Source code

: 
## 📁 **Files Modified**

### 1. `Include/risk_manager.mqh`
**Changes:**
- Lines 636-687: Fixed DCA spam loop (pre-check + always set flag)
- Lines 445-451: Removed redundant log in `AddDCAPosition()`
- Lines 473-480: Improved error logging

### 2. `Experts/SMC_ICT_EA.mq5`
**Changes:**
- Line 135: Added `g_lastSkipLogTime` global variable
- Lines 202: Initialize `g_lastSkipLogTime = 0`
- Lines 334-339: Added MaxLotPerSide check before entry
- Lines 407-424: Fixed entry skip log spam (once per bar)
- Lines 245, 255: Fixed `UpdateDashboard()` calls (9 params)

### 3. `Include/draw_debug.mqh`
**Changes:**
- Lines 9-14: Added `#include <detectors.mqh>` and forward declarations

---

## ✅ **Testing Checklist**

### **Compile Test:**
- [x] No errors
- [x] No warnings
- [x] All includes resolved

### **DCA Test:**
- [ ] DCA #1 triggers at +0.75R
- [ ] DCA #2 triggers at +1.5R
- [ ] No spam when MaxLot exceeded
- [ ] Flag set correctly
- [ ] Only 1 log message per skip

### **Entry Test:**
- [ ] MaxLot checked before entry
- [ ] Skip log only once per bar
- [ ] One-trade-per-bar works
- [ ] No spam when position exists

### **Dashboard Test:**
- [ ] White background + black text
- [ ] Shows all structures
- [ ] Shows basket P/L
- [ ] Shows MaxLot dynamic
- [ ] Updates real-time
-=-=-
_WRITTEN TASK_
Every line in the records above that has "triggers" counts once. Give the total and nothing else.

_RESULT_
2